Permian methane emissions return to pre-pandemic levels
HOUSTON (Bloomberg) --One rather grim data point in the economic recovery from the pandemic: Methane emissions from America’s largest oil field have rebounded.
Pollution from the Permian basin dropped 60% from March to April last year as oil producers shut in wells and cut back on new ones due to tumbling crude prices, according to the non-profit Environmental Defense Fund. But methane emissions are now back at pre-pandemic levels as drilling ramps up, EDF said, citing data from its Permian Methane Analysis Project.
Methane is about 80 times more potent than carbon dioxide over its first two decades in the atmosphere, and President Joe Biden has made eliminating emissions of the gas a priority. But doing so requires regulatory oversight and large investments in pipelines across America’s shale fields, where it’s often cheaper for producers often burn or release gas extracted as a byproduct of more-valuable crude.
Most large producers have pledged to clean up their operations by ending routine flaring, or burning gas, and employ better leak detection methods.

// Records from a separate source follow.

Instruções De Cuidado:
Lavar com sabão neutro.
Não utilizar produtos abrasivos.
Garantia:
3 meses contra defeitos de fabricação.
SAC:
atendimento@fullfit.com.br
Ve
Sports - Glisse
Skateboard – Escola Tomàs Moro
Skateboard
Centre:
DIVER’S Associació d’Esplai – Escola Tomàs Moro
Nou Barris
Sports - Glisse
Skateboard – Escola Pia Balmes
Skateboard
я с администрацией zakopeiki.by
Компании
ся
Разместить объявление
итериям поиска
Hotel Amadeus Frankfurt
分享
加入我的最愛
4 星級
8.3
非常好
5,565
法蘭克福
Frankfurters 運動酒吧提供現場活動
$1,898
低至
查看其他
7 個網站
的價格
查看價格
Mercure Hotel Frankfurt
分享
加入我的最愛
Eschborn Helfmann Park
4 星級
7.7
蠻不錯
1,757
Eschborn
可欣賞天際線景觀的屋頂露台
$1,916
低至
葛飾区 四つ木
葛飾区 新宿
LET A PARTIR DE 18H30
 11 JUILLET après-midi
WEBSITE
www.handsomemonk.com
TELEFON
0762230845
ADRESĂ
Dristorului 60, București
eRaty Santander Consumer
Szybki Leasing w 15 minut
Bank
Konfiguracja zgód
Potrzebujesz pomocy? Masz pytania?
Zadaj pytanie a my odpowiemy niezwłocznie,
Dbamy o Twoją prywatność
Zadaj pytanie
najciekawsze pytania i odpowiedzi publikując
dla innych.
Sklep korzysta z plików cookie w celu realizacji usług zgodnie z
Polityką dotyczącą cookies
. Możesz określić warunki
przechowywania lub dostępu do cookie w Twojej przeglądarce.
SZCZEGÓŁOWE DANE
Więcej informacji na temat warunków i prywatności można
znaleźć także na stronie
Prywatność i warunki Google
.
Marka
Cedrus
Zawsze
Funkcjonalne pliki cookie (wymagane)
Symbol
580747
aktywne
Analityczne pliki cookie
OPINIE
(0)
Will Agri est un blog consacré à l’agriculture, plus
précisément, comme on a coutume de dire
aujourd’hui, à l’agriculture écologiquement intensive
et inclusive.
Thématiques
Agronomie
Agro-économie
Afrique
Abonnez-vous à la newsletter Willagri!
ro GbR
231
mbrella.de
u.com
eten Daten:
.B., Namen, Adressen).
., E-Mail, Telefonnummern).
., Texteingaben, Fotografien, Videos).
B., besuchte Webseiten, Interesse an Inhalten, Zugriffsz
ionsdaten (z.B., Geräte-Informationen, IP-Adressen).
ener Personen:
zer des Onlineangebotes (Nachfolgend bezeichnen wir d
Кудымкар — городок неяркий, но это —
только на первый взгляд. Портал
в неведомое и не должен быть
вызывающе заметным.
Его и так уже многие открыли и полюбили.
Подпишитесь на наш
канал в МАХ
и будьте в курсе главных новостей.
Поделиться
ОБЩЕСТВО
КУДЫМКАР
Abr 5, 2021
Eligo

Despite this, EDF has found methane emissions to be a persistent problem as it conducts a large-scale study of pollution in the Permian, which stretches across West Texas and southeastern New Mexico.
“Operators in the Permian have historically produced more gas than the region’s facilities – including both upstream and midstream – can manage, straining the system and resulting in the highest emissions observed from any U.S. oil and gas basin,” EDF said in a statement. This “can no longer fly under the policy radar,” said EDF scientist David Lyon.